Look through the data below for the line with "La API utiliza" and the line with "- **404 Not Found** - Recurso no encontrado", then output those two and all lines in between, exactly as written.

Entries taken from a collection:
........
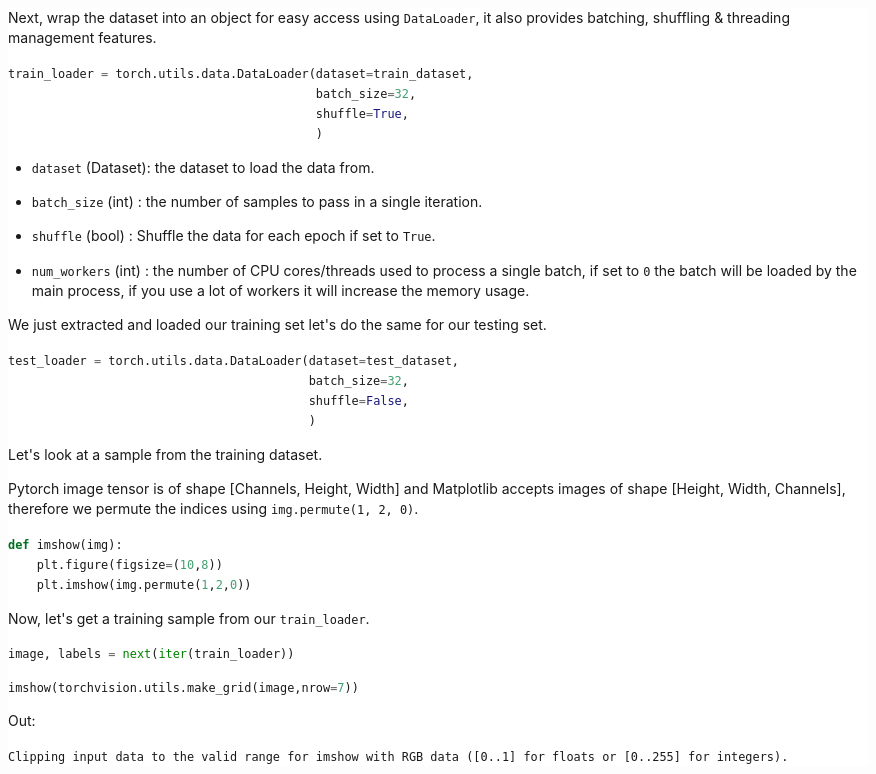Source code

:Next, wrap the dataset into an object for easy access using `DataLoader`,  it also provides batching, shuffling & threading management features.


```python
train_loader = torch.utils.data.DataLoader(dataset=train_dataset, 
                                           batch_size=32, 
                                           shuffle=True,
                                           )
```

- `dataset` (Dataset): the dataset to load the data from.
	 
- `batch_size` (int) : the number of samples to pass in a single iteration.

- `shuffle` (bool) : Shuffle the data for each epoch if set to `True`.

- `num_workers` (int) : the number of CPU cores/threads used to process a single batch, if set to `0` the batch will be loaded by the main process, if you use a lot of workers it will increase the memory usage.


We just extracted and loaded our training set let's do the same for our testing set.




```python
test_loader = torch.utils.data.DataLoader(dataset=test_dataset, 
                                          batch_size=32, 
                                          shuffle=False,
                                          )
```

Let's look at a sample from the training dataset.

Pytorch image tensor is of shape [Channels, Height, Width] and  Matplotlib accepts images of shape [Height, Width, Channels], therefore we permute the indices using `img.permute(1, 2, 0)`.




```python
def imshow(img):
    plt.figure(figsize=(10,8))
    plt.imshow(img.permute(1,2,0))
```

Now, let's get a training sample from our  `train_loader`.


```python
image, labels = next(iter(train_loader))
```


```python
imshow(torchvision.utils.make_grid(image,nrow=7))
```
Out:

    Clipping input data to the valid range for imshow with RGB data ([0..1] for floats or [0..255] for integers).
........
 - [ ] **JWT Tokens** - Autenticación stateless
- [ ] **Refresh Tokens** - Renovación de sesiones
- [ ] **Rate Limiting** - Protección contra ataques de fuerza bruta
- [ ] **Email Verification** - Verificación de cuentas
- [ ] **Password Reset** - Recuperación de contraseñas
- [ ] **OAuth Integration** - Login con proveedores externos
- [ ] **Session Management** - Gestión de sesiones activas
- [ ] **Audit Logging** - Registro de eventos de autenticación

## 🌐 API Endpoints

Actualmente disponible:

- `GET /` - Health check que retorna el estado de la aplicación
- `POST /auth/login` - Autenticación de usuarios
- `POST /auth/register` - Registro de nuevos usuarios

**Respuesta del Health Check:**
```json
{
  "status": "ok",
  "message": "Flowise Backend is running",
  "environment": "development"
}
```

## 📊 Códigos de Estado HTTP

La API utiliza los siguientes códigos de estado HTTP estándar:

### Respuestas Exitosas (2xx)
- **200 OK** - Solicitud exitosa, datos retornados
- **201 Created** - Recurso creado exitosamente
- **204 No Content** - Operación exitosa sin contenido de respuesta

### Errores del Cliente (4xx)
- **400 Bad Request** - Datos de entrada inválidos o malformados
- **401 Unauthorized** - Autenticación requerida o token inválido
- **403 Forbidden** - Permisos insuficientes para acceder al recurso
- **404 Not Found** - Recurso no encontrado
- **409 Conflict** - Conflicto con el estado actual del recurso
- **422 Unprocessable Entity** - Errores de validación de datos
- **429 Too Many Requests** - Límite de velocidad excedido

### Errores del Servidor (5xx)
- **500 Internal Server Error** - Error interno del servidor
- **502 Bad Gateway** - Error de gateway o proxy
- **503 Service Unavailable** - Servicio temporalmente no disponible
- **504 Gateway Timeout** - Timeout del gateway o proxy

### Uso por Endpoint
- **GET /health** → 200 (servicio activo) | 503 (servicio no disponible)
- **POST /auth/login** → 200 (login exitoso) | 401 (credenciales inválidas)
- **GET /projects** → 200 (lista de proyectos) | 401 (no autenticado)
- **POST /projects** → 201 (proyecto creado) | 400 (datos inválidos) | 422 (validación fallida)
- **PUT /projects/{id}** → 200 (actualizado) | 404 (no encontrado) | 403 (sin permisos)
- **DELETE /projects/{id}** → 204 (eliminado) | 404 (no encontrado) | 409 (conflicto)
........
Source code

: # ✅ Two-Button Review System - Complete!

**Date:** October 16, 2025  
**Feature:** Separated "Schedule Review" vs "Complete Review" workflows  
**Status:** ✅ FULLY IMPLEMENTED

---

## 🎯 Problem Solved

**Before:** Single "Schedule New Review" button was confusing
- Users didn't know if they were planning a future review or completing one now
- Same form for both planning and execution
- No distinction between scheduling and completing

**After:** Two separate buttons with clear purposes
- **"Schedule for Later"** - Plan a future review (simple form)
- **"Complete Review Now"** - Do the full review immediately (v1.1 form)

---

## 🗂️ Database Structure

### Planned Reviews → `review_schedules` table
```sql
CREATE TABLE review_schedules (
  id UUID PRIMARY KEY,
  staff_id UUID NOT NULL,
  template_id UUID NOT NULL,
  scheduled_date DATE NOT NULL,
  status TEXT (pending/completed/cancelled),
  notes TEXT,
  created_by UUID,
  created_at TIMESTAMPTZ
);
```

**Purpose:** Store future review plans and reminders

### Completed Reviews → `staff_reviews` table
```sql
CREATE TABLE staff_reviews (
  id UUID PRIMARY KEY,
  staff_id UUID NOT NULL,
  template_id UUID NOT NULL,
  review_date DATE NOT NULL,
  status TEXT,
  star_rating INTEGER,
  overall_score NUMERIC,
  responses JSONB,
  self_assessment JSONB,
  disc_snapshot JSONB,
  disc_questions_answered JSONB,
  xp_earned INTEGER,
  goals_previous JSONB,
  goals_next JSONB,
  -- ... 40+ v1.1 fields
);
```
........
### Written reply:
La API utiliza los siguientes códigos de estado HTTP estándar:

### Respuestas Exitosas (2xx)
- **200 OK** - Solicitud exitosa, datos retornados
- **201 Created** - Recurso creado exitosamente
- **204 No Content** - Operación exitosa sin contenido de respuesta

### Errores del Cliente (4xx)
- **400 Bad Request** - Datos de entrada inválidos o malformados
- **401 Unauthorized** - Autenticación requerida o token inválido
- **403 Forbidden** - Permisos insuficientes para acceder al recurso
- **404 Not Found** - Recurso no encontrado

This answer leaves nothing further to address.